Ее глаза с мольбой впились в меня. Даже белки были испещрены красными звездочками.
— Говорят, ты сильный, так будь же сильным сейчас! — подхватила старуха. — Вы оба должны быть сильными. Ты знаешь, что нужно делать.
— Вы хотите, чтобы я отнес ее на улицу? — спросил я, покачав головой.
Симонетта, сидевшая с опущенной головой, услышав мои слова, резко вздернула подбородок. В глазах ее пылала беспощадная ярость. Тело сотрясли судороги, она застонала, тяжело дыша.
— Скорее! Это нужно сделать, пока не вышел послед, пока она не закричала, и тогда я скажу, что она была мертворожденная, — ответила старуха.
Она указала куда-то пальцем, и я, проследив за ее жестом, увидел на кровати Симонетты подушку.
— Нет, только не ребенка, — прошептал я, весь сжавшись в маленький комок. — Не просите меня, пожалуйста!
— Умоляю тебя, Лука! — взмолилась Симонетта. — Ты один, кому я доверяю! Мне нужно, чтобы ты сделал это!

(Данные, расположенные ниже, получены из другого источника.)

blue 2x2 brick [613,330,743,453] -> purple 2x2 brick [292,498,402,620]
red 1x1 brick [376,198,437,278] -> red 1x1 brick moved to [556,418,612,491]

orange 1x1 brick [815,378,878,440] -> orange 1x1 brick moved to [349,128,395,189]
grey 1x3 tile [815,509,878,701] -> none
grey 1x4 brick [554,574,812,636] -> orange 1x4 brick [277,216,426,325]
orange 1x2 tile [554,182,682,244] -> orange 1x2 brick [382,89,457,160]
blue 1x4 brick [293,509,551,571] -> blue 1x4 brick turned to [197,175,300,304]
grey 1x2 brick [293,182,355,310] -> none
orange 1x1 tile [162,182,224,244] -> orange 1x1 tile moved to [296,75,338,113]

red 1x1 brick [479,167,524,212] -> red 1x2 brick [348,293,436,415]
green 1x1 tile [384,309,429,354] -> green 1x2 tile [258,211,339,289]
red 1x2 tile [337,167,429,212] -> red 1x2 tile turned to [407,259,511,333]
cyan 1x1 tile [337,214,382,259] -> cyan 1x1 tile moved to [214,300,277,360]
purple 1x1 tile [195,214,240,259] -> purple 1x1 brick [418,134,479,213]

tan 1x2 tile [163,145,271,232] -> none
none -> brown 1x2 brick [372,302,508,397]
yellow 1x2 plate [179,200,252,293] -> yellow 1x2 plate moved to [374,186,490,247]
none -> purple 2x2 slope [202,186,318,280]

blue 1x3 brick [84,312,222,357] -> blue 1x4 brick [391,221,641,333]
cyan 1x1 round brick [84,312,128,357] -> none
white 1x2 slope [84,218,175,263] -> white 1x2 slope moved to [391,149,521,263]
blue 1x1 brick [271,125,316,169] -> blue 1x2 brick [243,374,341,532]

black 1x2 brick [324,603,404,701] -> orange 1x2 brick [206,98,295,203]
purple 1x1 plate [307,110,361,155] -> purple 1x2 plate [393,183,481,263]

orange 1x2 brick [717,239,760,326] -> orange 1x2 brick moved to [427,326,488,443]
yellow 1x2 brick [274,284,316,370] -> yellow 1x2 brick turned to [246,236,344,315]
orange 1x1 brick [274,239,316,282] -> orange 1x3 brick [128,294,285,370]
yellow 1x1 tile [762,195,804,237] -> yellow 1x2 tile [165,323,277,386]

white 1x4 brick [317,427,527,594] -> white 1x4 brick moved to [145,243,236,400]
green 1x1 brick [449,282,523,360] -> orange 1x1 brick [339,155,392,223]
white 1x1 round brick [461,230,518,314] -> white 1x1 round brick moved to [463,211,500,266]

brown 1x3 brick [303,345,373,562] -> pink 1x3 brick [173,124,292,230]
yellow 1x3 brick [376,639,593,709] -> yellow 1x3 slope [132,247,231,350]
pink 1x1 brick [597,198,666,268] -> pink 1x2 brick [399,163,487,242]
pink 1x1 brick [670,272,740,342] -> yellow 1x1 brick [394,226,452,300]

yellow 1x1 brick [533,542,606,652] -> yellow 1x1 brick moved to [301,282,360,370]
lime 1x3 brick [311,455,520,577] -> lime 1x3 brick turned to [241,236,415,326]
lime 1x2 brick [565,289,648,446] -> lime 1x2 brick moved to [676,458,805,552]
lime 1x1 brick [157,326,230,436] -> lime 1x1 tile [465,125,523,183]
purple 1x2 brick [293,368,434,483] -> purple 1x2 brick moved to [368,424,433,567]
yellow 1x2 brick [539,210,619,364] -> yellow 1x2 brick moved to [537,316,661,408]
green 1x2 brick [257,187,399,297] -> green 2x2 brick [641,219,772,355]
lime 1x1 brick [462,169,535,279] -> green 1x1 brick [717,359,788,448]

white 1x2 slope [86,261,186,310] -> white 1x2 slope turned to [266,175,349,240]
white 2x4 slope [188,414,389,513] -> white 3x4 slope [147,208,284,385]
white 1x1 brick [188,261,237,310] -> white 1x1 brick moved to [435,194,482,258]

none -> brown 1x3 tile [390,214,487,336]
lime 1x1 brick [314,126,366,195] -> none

— Пускай она сделает, — сказал я, кивая на повитуху.
— Убиение младенцев противоречит правилам моего ремесла, — возразила она с гордым достоинством. — Какими бы ни были обстоятельства, я не убиваю детей. Это закон моей профессии.
— А в моем случае это противоречит правилам шлюхи, — взбешенно ответил я.
— Я не могу допустить, чтобы она работала здесь! Ты же знаешь, как это ужасно, Лука! — молила Симонетта, произнеся мое имя с надрывом. Ее тело вновь сотрясла судорога. — Скорее, прошу, пока я не полюбила ее!
Лучше любить и чувствовать боль утраты, чем не любить вовсе, подумал я, но в тот момент понял, что милая, добрая Симонетта считала иначе. Я подошел к кровати и взял подушку. Сдерживая тошноту, я вернулся к Симонетте, и она протянула ко мне руки. Я заглянул в скользкое морщинистое личико ребенка. У девочки была вытянутая головка, закрытые глазки, крошечный беззубый ротик открылся, готовясь закричать.
— Скорее, пока не поздно! — Повитуха торопливо встряхнула меня за плечи.
Итак, судьбой мне предначертано не чистилище, а ад. Но я готов был отправиться в ад ради Симонетты. Она была так добра ко мне. И я должен отплатить ей добром. Я отдам все без остатка и сделаю все, что нужно, как советовал Марко. Я зажал подушкой лицо ребенка, приглушив его первый крик. Симонетта закричала, подавив негромкий стон. По щекам моим катились слезы, меня сотрясал беззвучный плач, но я держал подушку, пока Симонетта не кивнула. Я отступил. Повитуха склонилась над руками Симонетты и тоже кивнула мне.
— Ты сделал все как надо, — сказала она, — ты помог этой женщине, как настоящий друг.
— Избавьтесь от подушки, — предупредил я и сунул подушку повитухе. — Сильвано не дурак. Если он увидит ее, то что-нибудь заподозрит.
— Спасибо тебе, — прошептала Симонетта.
— Больше никогда не проси меня это сделать, — с горечью ответил я.
Но Симонетта уже взвыла, и повитуха склонилась над ней, так что я отвернулся. Я никогда не испытывал к себе такой ненависти, как в тот момент. Крадучись я вернулся в свою комнату, и меня не оставляла одна назойливая мысль: под какой такой проклятой звездой я родился, отчего пришел в этот мир, где мои руки по локоть в крови, а каждый день наполнен злом и пороком? Я почти испытал облегчение, когда в комнате появился очередной клиент — купец, которому нравилось меня шлепать. Порка почти успокоила мою совесть.